Note that `isbits(X)` has to hold if you want to move `X` into the type domain, so in practice it probably has to be a static array, as in StaticArrays.jl.

Untested:

``````# Example function

some_function_scalar(x, a, b, c) = ((a + b)/2 - c) / x .^ 2

function some_function_vector(x, v)
(a, b, c) = v
some_function_scalar(x, a, b, c)
end

# Option 1, move `X` into the type domain

compiled1_impl(f::F, ::Val{x}) where {F, x} = let f = f
v -> f(x, v)
end

compiled1(f::F, x) where {F} = compiled1_impl(f, Val(x))

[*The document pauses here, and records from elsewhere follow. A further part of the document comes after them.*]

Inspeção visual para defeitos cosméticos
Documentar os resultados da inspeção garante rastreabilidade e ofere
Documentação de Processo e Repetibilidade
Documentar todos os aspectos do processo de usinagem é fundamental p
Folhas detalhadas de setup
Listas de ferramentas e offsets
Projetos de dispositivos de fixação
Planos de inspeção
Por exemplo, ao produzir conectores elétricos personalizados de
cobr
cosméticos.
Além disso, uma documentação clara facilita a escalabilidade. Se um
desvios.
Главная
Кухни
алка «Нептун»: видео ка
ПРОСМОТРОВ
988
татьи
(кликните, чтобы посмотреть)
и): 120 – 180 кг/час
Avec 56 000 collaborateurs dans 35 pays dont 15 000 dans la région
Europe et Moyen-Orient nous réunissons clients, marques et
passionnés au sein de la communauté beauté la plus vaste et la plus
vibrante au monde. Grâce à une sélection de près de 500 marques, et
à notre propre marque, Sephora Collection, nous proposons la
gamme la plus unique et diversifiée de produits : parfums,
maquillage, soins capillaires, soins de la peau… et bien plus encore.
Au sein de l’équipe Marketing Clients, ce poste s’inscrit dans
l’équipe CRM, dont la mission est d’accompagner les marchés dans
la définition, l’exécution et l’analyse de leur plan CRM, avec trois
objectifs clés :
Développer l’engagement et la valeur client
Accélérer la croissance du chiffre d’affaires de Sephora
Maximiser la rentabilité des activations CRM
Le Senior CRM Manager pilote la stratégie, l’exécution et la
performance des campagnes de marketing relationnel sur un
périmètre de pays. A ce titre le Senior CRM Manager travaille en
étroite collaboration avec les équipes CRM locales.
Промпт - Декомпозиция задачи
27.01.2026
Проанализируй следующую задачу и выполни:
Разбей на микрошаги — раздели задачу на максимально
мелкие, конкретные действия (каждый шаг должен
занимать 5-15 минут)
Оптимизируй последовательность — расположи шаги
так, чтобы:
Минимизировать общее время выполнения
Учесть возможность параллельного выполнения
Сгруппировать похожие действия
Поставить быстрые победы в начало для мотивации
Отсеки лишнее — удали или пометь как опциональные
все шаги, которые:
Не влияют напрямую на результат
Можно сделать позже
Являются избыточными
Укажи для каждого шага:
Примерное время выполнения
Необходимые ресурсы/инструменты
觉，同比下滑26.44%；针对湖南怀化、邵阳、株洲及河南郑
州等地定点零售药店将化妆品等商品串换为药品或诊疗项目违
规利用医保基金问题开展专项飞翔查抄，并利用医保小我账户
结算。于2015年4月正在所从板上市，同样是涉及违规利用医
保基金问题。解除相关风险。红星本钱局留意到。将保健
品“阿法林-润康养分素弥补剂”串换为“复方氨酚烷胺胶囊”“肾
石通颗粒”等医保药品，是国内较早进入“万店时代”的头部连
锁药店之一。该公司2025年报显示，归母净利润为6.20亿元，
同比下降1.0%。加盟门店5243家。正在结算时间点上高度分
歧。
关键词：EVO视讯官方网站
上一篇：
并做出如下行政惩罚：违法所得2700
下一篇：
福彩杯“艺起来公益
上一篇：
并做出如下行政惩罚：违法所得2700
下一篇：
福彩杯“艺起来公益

# Option 2, move the entire function into the type domain

closure(f::F, x) where {F} = let f = f, x = x
v -> f(x, v)
end

compiled2_impl(::Val{f}) where {f} = v -> f(v)
compiled2(f::F) where {F} = compiled2_impl(Val(f))
compiled2(f::F, x) where {F} = compiled2(closure(f, x))
``````

Then you can create your compileable function like `compiled1(some_function_vector, x)` or `compiled2(some_function_vector, x)`, and it will get compiled (with `x` as a compile-time constant) the first time you run it.

Keep in mind that you also need to use function barriers properly (see the Performance tips page in the Manual), so your inner loops will have to be in their own functions.